Some changes to the electric vehicle charging infrastructure were announced with an investment of £400M - For businesses with a fleet of vehicles and working locally within a city it is time to start thinking about replacing your fleet in the coming years. One minor change is that if a business offers charging facilities at work these will no longer be considered a benefit in kind.  
On apprenticeships there was more money made available for further education colleges and if you are seeking new talent starting with an apprentice may be worth exploring. There will be an increase in National Living Wage by more than 4% and the Personal Allowance will increase to £11,800 and higher rate to £46,450, In addition capital relief for investment in businesses will be aligned to capital gains tax allowances. The taxation treatment of small businesses now means its much less beneficial as a vehicle to minimising personal taxation. Strategically I think this is a sensible shift meaning that running a business is an activity that is undertaken to create value rather than to manipulate personal costs.

########

> SET PROBLEM A:
Rewrite the paragraph of the budget passage beginning "Some changes to the electric vehicle" as a short bulleted list that keeps its main facts.
> SET PROBLEM B:
Continue the budget passage from the point where it stops.
The entries after this point play no part in the work here.

> DATA ENTRIES:

########

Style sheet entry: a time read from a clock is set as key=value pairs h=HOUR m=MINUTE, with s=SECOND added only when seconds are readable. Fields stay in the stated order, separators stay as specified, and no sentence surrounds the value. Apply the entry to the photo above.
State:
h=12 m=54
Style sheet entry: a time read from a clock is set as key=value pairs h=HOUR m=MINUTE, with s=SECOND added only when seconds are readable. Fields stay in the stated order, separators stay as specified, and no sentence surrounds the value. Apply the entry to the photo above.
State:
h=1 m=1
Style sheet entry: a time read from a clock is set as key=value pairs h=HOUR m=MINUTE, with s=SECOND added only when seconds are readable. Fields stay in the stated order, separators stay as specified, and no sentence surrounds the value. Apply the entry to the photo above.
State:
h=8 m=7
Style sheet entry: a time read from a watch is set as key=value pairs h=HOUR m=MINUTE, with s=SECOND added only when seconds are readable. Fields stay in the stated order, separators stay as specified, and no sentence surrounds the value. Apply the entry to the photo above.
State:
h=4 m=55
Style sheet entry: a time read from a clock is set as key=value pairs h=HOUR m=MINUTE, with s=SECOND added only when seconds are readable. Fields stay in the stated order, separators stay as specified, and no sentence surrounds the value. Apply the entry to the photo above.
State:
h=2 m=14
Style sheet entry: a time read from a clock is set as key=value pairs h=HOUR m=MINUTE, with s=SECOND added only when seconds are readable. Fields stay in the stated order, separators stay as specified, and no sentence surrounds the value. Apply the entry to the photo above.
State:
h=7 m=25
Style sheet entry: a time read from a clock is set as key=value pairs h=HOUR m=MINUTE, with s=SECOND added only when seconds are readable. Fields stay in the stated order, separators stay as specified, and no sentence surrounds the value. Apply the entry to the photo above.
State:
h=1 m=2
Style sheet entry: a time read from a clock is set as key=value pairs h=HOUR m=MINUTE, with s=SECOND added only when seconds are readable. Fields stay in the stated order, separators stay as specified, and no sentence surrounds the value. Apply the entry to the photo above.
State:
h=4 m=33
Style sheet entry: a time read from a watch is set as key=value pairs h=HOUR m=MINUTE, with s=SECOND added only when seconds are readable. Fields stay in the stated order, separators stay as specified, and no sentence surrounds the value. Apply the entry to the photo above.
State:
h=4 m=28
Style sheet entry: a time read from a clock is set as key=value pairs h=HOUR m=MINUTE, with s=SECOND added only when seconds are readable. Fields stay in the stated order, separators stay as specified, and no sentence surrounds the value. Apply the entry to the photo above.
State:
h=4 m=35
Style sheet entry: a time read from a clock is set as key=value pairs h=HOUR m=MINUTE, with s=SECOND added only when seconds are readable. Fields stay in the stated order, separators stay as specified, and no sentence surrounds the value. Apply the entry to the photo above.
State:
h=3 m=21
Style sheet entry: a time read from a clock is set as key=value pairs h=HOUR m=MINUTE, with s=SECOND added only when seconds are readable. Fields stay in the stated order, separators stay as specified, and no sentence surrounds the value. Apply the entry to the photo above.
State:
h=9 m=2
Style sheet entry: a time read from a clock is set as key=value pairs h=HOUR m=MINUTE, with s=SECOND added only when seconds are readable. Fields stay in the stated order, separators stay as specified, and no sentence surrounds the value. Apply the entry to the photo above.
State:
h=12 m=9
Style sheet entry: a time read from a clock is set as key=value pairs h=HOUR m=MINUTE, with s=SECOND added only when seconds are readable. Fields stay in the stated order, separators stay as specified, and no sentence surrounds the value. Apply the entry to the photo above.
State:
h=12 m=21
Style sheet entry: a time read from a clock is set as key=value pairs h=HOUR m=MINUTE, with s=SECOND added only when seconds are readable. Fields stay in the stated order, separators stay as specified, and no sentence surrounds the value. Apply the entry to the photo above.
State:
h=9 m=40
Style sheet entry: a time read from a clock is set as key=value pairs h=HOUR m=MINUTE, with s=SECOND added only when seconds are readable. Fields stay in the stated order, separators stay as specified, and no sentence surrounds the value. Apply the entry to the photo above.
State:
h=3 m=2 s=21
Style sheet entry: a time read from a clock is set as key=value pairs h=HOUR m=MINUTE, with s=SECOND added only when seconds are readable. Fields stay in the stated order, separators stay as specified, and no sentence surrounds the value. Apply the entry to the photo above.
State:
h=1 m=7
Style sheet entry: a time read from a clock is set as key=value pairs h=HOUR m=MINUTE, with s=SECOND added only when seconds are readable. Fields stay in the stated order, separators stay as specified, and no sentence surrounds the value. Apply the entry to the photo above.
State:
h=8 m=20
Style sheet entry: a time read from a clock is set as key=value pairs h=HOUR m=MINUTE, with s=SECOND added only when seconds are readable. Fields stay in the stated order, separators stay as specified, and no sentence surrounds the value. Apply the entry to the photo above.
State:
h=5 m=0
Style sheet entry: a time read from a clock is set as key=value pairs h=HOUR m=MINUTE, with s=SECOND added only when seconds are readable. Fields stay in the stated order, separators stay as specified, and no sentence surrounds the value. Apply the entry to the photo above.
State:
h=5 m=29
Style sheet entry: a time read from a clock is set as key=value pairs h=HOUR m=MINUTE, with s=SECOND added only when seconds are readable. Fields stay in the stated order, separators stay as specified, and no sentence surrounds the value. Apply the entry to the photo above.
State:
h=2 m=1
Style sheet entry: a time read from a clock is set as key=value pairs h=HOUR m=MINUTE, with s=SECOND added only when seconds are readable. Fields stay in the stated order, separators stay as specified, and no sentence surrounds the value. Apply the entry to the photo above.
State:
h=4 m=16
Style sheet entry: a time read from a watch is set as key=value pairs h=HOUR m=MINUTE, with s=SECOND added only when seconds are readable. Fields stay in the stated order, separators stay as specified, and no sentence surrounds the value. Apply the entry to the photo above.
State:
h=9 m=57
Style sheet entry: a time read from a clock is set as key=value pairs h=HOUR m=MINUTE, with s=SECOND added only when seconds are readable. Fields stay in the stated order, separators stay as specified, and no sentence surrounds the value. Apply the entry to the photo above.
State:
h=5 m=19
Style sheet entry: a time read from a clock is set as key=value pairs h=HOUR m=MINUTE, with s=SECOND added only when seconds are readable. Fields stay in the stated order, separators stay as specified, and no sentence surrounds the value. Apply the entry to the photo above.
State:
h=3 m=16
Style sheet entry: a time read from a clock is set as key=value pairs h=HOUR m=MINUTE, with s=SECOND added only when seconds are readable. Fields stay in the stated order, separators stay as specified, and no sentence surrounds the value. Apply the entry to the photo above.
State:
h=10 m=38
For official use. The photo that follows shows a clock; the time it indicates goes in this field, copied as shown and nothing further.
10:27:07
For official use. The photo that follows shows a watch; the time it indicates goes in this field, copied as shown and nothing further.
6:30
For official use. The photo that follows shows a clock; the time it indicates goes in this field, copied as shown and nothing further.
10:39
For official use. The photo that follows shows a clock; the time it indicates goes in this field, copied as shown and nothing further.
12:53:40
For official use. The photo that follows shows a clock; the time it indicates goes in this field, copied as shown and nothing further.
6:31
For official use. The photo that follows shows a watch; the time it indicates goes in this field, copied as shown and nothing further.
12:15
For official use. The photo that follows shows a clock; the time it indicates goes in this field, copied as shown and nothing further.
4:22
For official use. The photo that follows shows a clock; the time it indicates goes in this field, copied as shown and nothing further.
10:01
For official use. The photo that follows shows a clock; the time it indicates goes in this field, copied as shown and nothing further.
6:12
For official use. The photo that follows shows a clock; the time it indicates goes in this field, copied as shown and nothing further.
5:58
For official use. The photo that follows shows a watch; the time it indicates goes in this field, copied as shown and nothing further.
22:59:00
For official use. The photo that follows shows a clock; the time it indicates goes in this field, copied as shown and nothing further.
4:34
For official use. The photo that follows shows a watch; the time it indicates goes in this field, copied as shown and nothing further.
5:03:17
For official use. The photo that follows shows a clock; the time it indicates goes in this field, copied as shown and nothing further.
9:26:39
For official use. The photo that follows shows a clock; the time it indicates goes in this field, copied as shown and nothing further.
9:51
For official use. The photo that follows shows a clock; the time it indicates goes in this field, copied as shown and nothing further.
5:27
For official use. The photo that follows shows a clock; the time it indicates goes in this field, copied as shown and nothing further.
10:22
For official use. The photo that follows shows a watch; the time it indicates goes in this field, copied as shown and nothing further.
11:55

########

> RESPONSE A:
- An investment of £400M was announced for changes to electric vehicle charging infrastructure.
- Businesses with a fleet of vehicles working locally within a city should start thinking about replacing the fleet in the coming years.
- Charging facilities a business offers at work will no longer be considered a benefit in kind.

> RESPONSE B:
There was a suggestion before the budget of a reduction in the threshold for VAT registration, but this did not happen. In its place a consultation was announced to look at whether the threshold causes a disincentive to growth and, if so, then what changes would minimise that. One minor change was that digital platforms would be jointly responsible for ensuring that VAT collected is properly accounted for to HMRC. For businesses that use these platforms (Amazon, eBay, Etsy etc) there may be changes in the way that tax is processed that may mean a change to your internal process.
For most businesses the changes to business rates will be welcome, with indexation limited to the consumer price index (rather than the retail price index) from January. In general this will mean annual business rate increases will be smaller. Also announced was a change to a business rate revaluation cycle from five years to every three. Whilst this will mean that for most businesses large shifts in business rates may be less likely, these are still a large part of the cost base of some businesses. Time will tell if the collection of changes is on balance more predictable and secure, which from a risk management point of view, is the most important.

For most start ups and small businesses this budget will have limited impact. To sum it up in three words - “business as usual”.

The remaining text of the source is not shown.